The defendants received the forms on August 23, 2004, and extended their time in which to pay or deny the claim on September 7, 2004, by demanding verification of Leitzsey's treatment (see 11 NYCRR 65-3.8 [a] [1]). On September 28, 2004, or within 30 days of their receipt of the requested verification, the defendants timely denied a portion (i.e., $10,385.08) of the claim, asserting that the hospital utilized an incorrect DRG code, and that the correct DRG code corresponded to a lower reimbursement amount. In lieu of the prescribed denial of claim form (N-F10), the defendants issued their September 28, 2004, partial denial by letter.

Contrary to the hospital's contention, "[a] 'letter' of disclaimer is permissible, provided that it is approved by the New York State Department of Insurance, issued in duplicate, and 'contains substantially the same information as the prescribed form which is relevant to the claim denied' " (Presbyterian Hosp. in City of N.Y. v Atlanta Cas. Co., 210 AD2d 210, 211 [1994], quoting 11 NYCRR 65.15 [g] [3] [i], now 65-3.8 [c] [1]). "A proper denial of claim must include the information called for in the prescribed denial of claim form (see 11 NYCRR 65-3.4 [c] [11]) and must 'promptly apprise the claimant with a high degree of specificity of the ground or grounds on which the disclaimer is predicated' " (Nyack Hosp. v State Farm Mut. Auto. Ins. Co., 11 AD3d 664, 664 [2004], quoting General Acc. Ins. Group v Cirucci, 46 NY2d 862, 864 [1979]). "A timely denial alone does not avoid preclusion where said denial is factually insufficient, conclusory, vague or otherwise involves a defense which has no merit as a matter of law" (Nyack Hosp. v State Farm Mut. Auto. Ins. Co., supra at 665, quoting Amaze Med. Supply v Allstate Ins. Co., 3 Misc 3d 43, 44 [2004]).
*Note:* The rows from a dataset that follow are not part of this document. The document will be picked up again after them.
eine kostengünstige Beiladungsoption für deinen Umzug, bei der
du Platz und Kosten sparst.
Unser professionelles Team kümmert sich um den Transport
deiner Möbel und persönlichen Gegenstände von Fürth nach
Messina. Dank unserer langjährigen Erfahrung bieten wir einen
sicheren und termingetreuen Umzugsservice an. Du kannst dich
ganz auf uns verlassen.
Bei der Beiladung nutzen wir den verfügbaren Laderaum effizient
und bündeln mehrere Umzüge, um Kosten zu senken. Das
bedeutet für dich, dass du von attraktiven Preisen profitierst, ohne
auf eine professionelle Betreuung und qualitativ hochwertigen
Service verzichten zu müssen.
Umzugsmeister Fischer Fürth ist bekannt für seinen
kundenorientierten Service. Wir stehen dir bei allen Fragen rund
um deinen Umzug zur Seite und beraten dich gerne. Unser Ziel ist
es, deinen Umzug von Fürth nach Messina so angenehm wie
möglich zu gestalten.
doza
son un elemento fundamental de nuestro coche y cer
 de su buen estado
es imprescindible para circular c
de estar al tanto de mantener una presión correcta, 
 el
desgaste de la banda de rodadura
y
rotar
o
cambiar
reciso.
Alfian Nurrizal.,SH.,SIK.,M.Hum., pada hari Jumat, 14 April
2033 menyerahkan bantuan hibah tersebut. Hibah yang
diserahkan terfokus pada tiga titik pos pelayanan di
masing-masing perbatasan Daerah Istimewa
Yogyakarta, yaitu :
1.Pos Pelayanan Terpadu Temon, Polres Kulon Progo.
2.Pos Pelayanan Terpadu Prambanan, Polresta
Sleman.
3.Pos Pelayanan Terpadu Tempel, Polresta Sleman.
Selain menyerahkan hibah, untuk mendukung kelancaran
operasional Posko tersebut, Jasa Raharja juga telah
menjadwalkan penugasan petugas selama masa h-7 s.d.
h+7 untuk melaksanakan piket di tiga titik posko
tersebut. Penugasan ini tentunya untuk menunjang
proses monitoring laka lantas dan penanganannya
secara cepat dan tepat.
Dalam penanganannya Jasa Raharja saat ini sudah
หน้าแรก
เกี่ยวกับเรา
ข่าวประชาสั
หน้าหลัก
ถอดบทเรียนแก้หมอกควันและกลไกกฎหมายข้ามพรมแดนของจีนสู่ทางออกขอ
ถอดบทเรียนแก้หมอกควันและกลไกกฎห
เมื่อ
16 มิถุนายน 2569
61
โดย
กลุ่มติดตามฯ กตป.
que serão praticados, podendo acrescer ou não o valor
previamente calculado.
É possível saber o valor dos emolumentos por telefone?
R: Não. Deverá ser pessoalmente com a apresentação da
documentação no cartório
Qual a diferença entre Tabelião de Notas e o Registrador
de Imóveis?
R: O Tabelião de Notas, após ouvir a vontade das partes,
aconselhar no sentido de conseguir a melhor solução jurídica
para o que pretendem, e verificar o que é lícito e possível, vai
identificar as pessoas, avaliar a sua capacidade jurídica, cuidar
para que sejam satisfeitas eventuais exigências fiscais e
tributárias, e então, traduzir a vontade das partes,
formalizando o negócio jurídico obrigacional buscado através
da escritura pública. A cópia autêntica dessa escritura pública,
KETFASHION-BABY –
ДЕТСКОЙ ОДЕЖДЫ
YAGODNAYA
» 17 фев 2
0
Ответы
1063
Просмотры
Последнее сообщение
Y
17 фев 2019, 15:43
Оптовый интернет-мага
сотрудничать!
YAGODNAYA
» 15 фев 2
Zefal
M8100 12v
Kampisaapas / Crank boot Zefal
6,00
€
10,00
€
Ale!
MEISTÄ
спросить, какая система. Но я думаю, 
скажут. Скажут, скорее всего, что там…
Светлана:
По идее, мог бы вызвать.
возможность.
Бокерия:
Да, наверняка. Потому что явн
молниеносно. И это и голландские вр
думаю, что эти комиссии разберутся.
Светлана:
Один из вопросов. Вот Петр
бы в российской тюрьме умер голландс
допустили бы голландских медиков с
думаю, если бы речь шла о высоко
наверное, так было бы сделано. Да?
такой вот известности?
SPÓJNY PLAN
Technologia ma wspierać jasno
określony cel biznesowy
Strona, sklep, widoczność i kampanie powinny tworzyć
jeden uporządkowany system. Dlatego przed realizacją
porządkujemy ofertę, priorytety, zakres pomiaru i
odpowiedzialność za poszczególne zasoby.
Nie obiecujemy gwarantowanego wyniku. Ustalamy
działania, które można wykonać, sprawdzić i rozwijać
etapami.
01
Here, the defendants' September 28, 2004, letter adequately conveyed the information mandated by the prescribed form including, but not limited to, the precise ground on which the partial denial was predicated. However, the defendants failed to establish that the letter had been issued in duplicate and approved by the Department of Insurance (see 11 NYCRR 65-3.8 [c] [1], supra). Accordingly, having failed to pay or properly deny that portion of the hospital's claim within the statutory time frame, the defendants were precluded from interposing a defense (Presbyterian Hosp. in City of N.Y. v Maryland Cas. Co., 90 NY2d 274, 286 [1997]; Nyack Hosp. v State Farm Mut. Auto. Ins. Co., supra), and the Supreme Court should have granted the plaintiff's motion for summary judgment on the second cause of action. Adams, J.P., Mastro, Fisher and Covello, JJ., concur.